如何传递单个列因变量来训练线性回归模型？

Question

I am new to Machine learning and started course on Simple Linear Regression model recently.我是机器学习的新手，最近开始学习简单线性回归模型。

I have a dataset where except for a column id (integer type), all the columns are of String datatype.我有一个数据集，除了列id （整数类型）之外，所有列都是String数据类型。 And I have loaded it into a pandas dataframe and selected indexes out of it as below.我已将其加载到 pandas 数据框中并从中选择索引，如下所示。

The pandas dataframe has total 32 columns and the 33rd column is the dependent variable column that just says YES or NO . pandas 数据框共有 32 列，第 33 列是因变量列，仅显示YES或NO 。 Using all the independent variables (columns 0 to 31), I am trying to find if I can predict the values in column 32 which is my dependent variable.使用所有自变量（第 0 列到第 31 列），我试图找出是否可以预测第 32 列中的值，这是我的因变量。

data = psyco.read_into_pandas()
X = data.iloc[:, 1:33].values
Y = data.iloc[:, 32].values

# Add missing values
imputer = SimpleImputer(missing_values=np.nan, strategy='most_frequent', add_indicator=True)

# Fit the rows and columns into the imputer
imputer.fit(X[:, 1:33])

# Transform the data.
X[:, 1:33] = imputer.transform(X[:, 1:33])

# One hot encoding
ct = ColumnTransformer(transformers=[('encoder', OneHotEncoder(), [1, 2, 3, 4, 5, 6, 7, 8, 9, 10, 11, 12, 13, 14, 15, 16, 17, 18, 19, 20, 21, 22, 23, 24, 25, 26, 27, 28, 29, 30, 31])], remainder='passthrough')
X = np.array(ct.fit_transform(X))

# Label Encoder
le = LabelEncoder()
Y = le.fit_transform(Y)

# Split data into train and test data
X_train, X_test, Y_train, Y_test = train_test_split(X, Y, test_size=0.2, random_state=0)

Before sending the values of X_train and Y_train , I just printed the values of Y_train and I can see that it contains an array of integers which could be seen in the image below.在发送X_train和Y_train的值之前，我只打印了Y_train的值，我可以看到它包含一个整数数组，如下图所示。

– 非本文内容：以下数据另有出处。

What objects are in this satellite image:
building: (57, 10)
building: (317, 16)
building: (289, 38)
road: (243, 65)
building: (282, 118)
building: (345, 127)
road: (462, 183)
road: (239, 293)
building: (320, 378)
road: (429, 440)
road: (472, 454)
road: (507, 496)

But when I send the data of X_train and Y_train to my LinearRegression() I am facing an error that says:但是当我将X_train和Y_train的数据发送到我的LinearRegression()时，我遇到了一个错误，上面写着：

ValueError: could not convert string to float: 'yes'

Full error:完整错误：

Traceback (most recent call last):
  File "/Some/Path/mltask.py", line 52, in task_2
    lr.fit(X_train, Y_train)
  File "/Some/Path/venv/lib/python3.9/site-packages/sklearn/linear_model/_base.py", line 684, in fit
    X, y = self._validate_data(
  File "/Some/Path/venv/lib/python3.9/site-packages/sklearn/base.py", line 596, in _validate_data
    X, y = check_X_y(X, y, **check_params)
  File "/Some/Path/venv/lib/python3.9/site-packages/sklearn/utils/validation.py", line 1074, in check_X_y
    X = check_array(
  File "/Some/Path/venv/lib/python3.9/site-packages/sklearn/utils/validation.py", line 856, in check_array
    array = np.asarray(array, order=order, dtype=dtype)
ValueError: could not convert string to float: 'yes'

What I don't understand is when I print Y_train I see integers in the array but the regression says it can't convert String to float.我不明白的是，当我打印Y_train时，我在数组中看到整数，但回归表明它无法将字符串转换为浮点数。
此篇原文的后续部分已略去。